A falta de regras claras sobre o rateio das sobras do fundo abre brechas para irregularidades e uso político do dinheiro que deveria fortalecer a educação básica
À medida que o ano se aproxima do fim, cresce a corrida de prefeitos e secretários de educação para definir o destino das chamadas “sobras” do Fundeb. O debate, que já se tornou rotina nos municípios, envolve não apenas a valorização dos profissionais da educação, mas também suspeitas de mau uso do dinheiro público e manipulação política em ano pré-eleitoral.
A Lei Federal nº 14.113/2020, que regulamenta o novo Fundeb, é clara ao estabelecer que no mínimo 70% dos recursos do fundo devem ser destinados à remuneração dos profissionais da educação básica em efetivo exercício. O problema começa quando sobram valores dentro dessa margem — o que, em tese, autorizaria o pagamento de abonos ou rateios para atingir o percentual.
Na prática, o que se vê é um terreno fértil para interpretações convenientes. Em alguns municípios, prefeitos utilizam o rateio como estratégia de aproximação política com servidores, distribuindo abonos de fim de ano sem critérios técnicos ou transparência. Em outros, os recursos são aplicados de forma duvidosa, mascarando gastos de custeio e até pagamentos indevidos.
Órgãos de controle, como o FNDE e os Tribunais de Contas, têm alertado para o uso indevido dessas sobras. O Fundo não prevê “divisão automática” de recursos e, segundo o próprio FNDE, o rateio só é legal se for comprovado que o município não alcançou os 70% mínimos exigidos pela lei. Além disso, o pagamento deve ocorrer dentro do exercício fiscal, com base em planilhas auditáveis e autorização expressa em lei municipal.
Em estados como Maranhão, Ceará e Alagoas, prefeituras aprovaram leis específicas para regulamentar o repasse, tentando se blindar de questionamentos jurídicos. Mesmo assim, o tema continua cercado de controvérsias. Em várias cidades, o rateio virou moeda de troca política, enquanto professores reclamam da falta de transparência e da ausência de critérios uniformes.
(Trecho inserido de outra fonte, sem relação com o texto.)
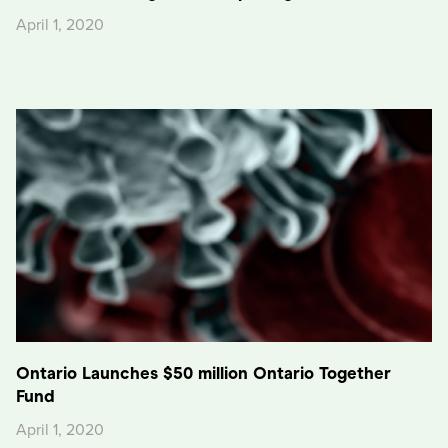
April 1, 2020
Ontario Launches $50 million Ontario Together
Fund
April 1, 2020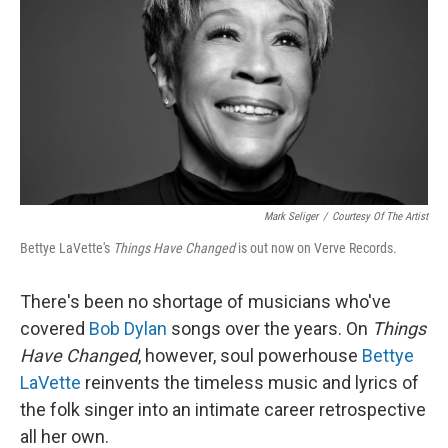
k
n
Mark Seliger
/
Courtesy Of The Artist
Bettye LaVette's
Things Have Changed
is out now on Verve Records.
There's been no shortage of musicians who've
covered
Bob Dylan
songs over the years. On
Things
Have Changed
, however, soul powerhouse
Bettye
LaVette
reinvents the timeless music and lyrics of
the folk singer into an intimate career retrospective
all her own.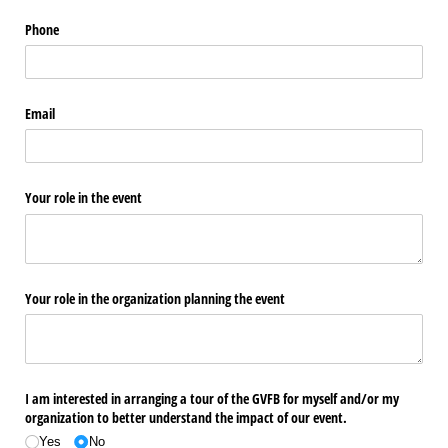
Phone
Email
Your role in the event
Your role in the organization planning the event
I am interested in arranging a tour of the GVFB for myself and/​or my
organization to better understand the impact of our event.
Yes
No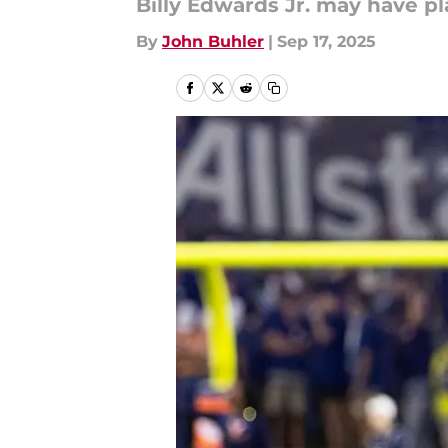
Billy Edwards Jr. may have pl
By
John Buhler
|
Sep 17, 2025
A Confederação Nacional dos Municípios (CNM) orienta cautela. Segundo a entidade, o gestor que fizer rateio irregular pode ser enquadrado por improbidade administrativa, já que o Fundeb é um fundo de destinação vinculada, e qualquer desvio de finalidade caracteriza dano ao erário. O Ministério Público também tem monitorado casos em que sobras são usadas para inflar folhas salariais temporariamente, criando passivos futuros
A questão, no fundo, é de governança e ética pública. Sem transparência sobre como os valores são aplicados, o debate sobre valorização dos profissionais perde força.
O professor não é beneficiado por bônus eventuais, mas por uma política salarial justa e permanente. E a educação não avança quando seus recursos se tornam instrumento de favorecimento ou propaganda de gestão.
Em tempos de desconfiança institucional e escândalos recorrentes, o Fundeb exige vigilância redobrada. Valorizar quem ensina é essencial — mas fazê-lo com base em lei, critério e transparência é o que diferencia gestão pública de populismo disfarçado de gratidão.